About this task: Print each record that follows exactly, leaving the pictures behind.

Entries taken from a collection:
**********

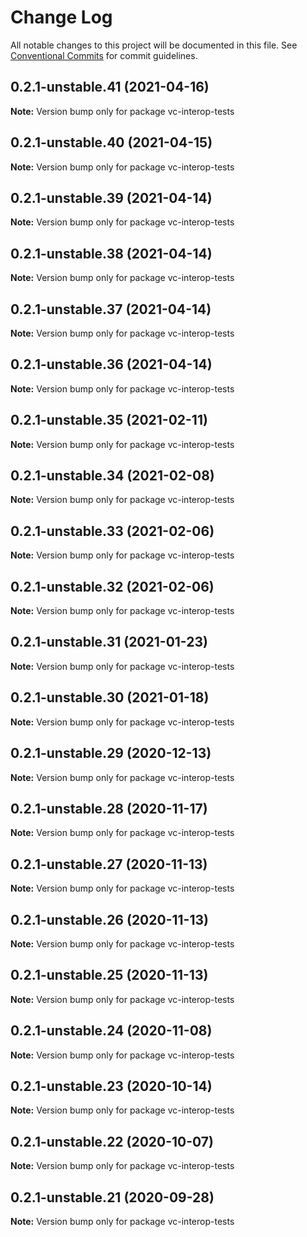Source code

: # Change Log

All notable changes to this project will be documented in this file.
See [Conventional Commits](https://conventionalcommits.org) for commit guidelines.

## 0.2.1-unstable.41 (2021-04-16)

**Note:** Version bump only for package vc-interop-tests





## 0.2.1-unstable.40 (2021-04-15)

**Note:** Version bump only for package vc-interop-tests





## 0.2.1-unstable.39 (2021-04-14)

**Note:** Version bump only for package vc-interop-tests





## 0.2.1-unstable.38 (2021-04-14)

**Note:** Version bump only for package vc-interop-tests





## 0.2.1-unstable.37 (2021-04-14)

**Note:** Version bump only for package vc-interop-tests





## 0.2.1-unstable.36 (2021-04-14)

**Note:** Version bump only for package vc-interop-tests





## 0.2.1-unstable.35 (2021-02-11)

**Note:** Version bump only for package vc-interop-tests





## 0.2.1-unstable.34 (2021-02-08)

**Note:** Version bump only for package vc-interop-tests





## 0.2.1-unstable.33 (2021-02-06)

**Note:** Version bump only for package vc-interop-tests





## 0.2.1-unstable.32 (2021-02-06)

**Note:** Version bump only for package vc-interop-tests





## 0.2.1-unstable.31 (2021-01-23)

**Note:** Version bump only for package vc-interop-tests





## 0.2.1-unstable.30 (2021-01-18)

**Note:** Version bump only for package vc-interop-tests





## 0.2.1-unstable.29 (2020-12-13)

**Note:** Version bump only for package vc-interop-tests





## 0.2.1-unstable.28 (2020-11-17)

**Note:** Version bump only for package vc-interop-tests





## 0.2.1-unstable.27 (2020-11-13)

**Note:** Version bump only for package vc-interop-tests





## 0.2.1-unstable.26 (2020-11-13)

**Note:** Version bump only for package vc-interop-tests





## 0.2.1-unstable.25 (2020-11-13)

**Note:** Version bump only for package vc-interop-tests





## 0.2.1-unstable.24 (2020-11-08)

**Note:** Version bump only for package vc-interop-tests





## 0.2.1-unstable.23 (2020-10-14)

**Note:** Version bump only for package vc-interop-tests





## 0.2.1-unstable.22 (2020-10-07)

**Note:** Version bump only for package vc-interop-tests





## 0.2.1-unstable.21 (2020-09-28)

**Note:** Version bump only for package vc-interop-tests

**********

Task answer:
Source code

: # Change Log

All notable changes to this project will be documented in this file.
See [Conventional Commits](https://conventionalcommits.org) for commit guidelines.

## 0.2.1-unstable.41 (2021-04-16)

**Note:** Version bump only for package vc-interop-tests





## 0.2.1-unstable.40 (2021-04-15)

**Note:** Version bump only for package vc-interop-tests





## 0.2.1-unstable.39 (2021-04-14)

**Note:** Version bump only for package vc-interop-tests





## 0.2.1-unstable.38 (2021-04-14)

**Note:** Version bump only for package vc-interop-tests





## 0.2.1-unstable.37 (2021-04-14)

**Note:** Version bump only for package vc-interop-tests





## 0.2.1-unstable.36 (2021-04-14)

**Note:** Version bump only for package vc-interop-tests





## 0.2.1-unstable.35 (2021-02-11)

**Note:** Version bump only for package vc-interop-tests





## 0.2.1-unstable.34 (2021-02-08)

**Note:** Version bump only for package vc-interop-tests





## 0.2.1-unstable.33 (2021-02-06)

**Note:** Version bump only for package vc-interop-tests





## 0.2.1-unstable.32 (2021-02-06)

**Note:** Version bump only for package vc-interop-tests





## 0.2.1-unstable.31 (2021-01-23)

**Note:** Version bump only for package vc-interop-tests





## 0.2.1-unstable.30 (2021-01-18)

**Note:** Version bump only for package vc-interop-tests





## 0.2.1-unstable.29 (2020-12-13)

**Note:** Version bump only for package vc-interop-tests





## 0.2.1-unstable.28 (2020-11-17)

**Note:** Version bump only for package vc-interop-tests





## 0.2.1-unstable.27 (2020-11-13)

**Note:** Version bump only for package vc-interop-tests





## 0.2.1-unstable.26 (2020-11-13)

**Note:** Version bump only for package vc-interop-tests





## 0.2.1-unstable.25 (2020-11-13)

**Note:** Version bump only for package vc-interop-tests





## 0.2.1-unstable.24 (2020-11-08)

**Note:** Version bump only for package vc-interop-tests





## 0.2.1-unstable.23 (2020-10-14)

**Note:** Version bump only for package vc-interop-tests





## 0.2.1-unstable.22 (2020-10-07)

**Note:** Version bump only for package vc-interop-tests





## 0.2.1-unstable.21 (2020-09-28)

**Note:** Version bump only for package vc-interop-tests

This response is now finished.